Climbing race 3:00:00 [5]
Banff comp, scramble format. Felt great and was just trying to onsight as many routes/ boulders as possible. After warming up I began by doing 28 by watching Kyle and Matt onsight/ flash it. Next I think that I tried 32 and fell near the beginning because I messed up the sequence, so I drifted over to the other side of the gym where I tied into number 29, which was a stemmy sort of route, and I successfully onsighted it. Beside that there was 36 and I had seen a couple of the boys that were much stronger then me struggling with the start because they didn't have the sequence correctly figured out and so on my third try I was able to balance my way around to the next obstacle, which was a big blue feature, sort of in the shape of a slice of an orange just glued to the wall with the peel facing down.
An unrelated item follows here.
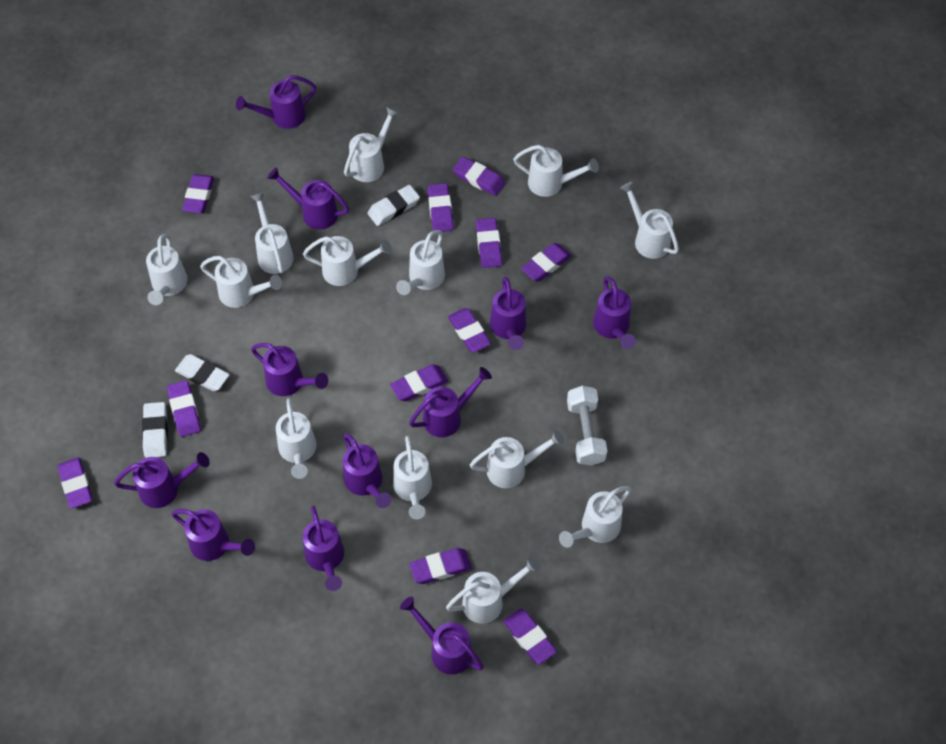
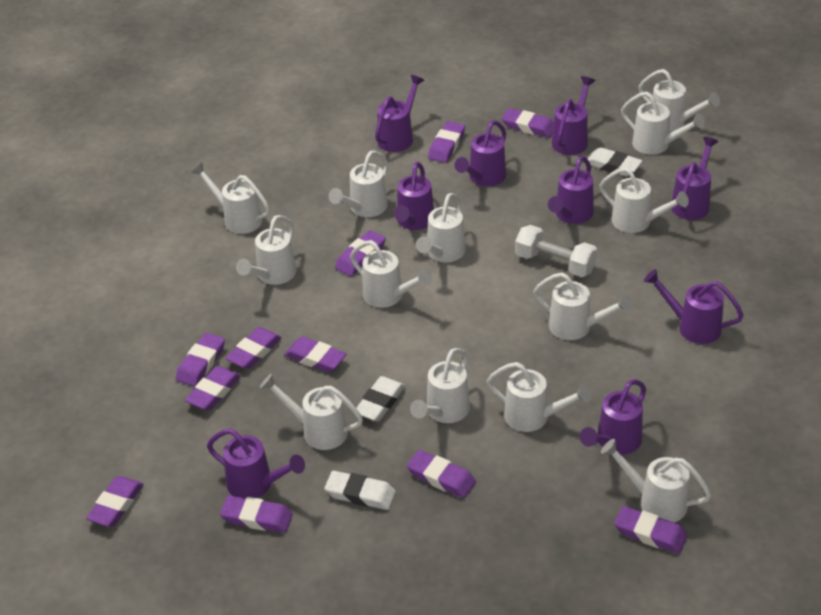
purple watering can: 11 -> 9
There I couldn't figure out how to get around it so I struggled for a couple minutes, getting pumped before finally falling off the wall. When I came down Eva told me that I need to like lean over and do sort of a muscle up and sticking my foot underneath me. That worked, therefore I got over it and ended up pressing into the small roof. There was now an orange sloper that I could barely hold onto (other people were holding it with two hands and trying to rock over to the next crimp. I on the other hand could not possibly, do that so I shifted as far as I could to the left under the overhang and then placed my foot onto a feature, with my right hand on the really bad orange sloper, where I then released my left and was able to grab the quite positive crimp. At that point I was pumped and so I couldn't do the next move statically therefore I fell off and had to get some more problems because I only had 2.
That comp was the funnest climbing comp that I had ever been to, full of onsights, close calls, and great climbing.